I laughed, but I wanted to cry, realizing some of those people hate and fear the likes of Takashi and Grandfather. Hate, because their “way” issomething that society has taught them to shun. In reality, society has taught them the hard lesson of circumventing true freedom. Fear, because everything down there, at the bottom of that hill, and on the river, in that dark and dimly lit blue plastic tarp town is the possibility of an unknown future for us all. While the endless cattle-car society turns that alternative into something shadowy, degrading, reprehensible and horrific.
How can I ever pass over the Arakawa River without thinking about Takashi, Maru, and Grandfather? When will I do return? In August? Next week? I want to meet Grandfather. I want to see his face and listen to him speak about his life.

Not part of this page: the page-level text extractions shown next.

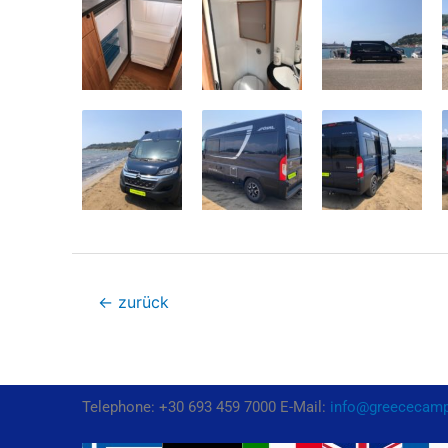
←
zurück
Telephone: +30 693 459 7000 E-Mail:
info@greececam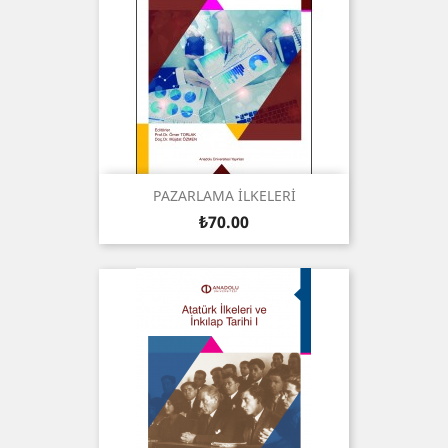
PAZARLAMA İLKELERİ
Price
₺70.00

The train was packed solid as I returned home. I stood in the crowd, taking in foul smelling winter coats that had been in countless smoky bars and restaurants. I saw the empty faces, all staring at an endless array of electronic devices. There wasn’t a sound, except that of the train wheels, clicking out the same rhythm I heard while in conversation with Takashi.
Upon returning home, I immediately contacted my friend Dr. Ebihara. I told him that he must return to the river with me. I told him he must check on the health of Grandfather. Dr. Ebihara, who is a wealthy, prominent and successful owner of a rather large clinic, said he often goes to Senju to stand at the bar and drink with the people there. He said it is one of his greatest joys.
Apparently, I still have much to learn about Japan.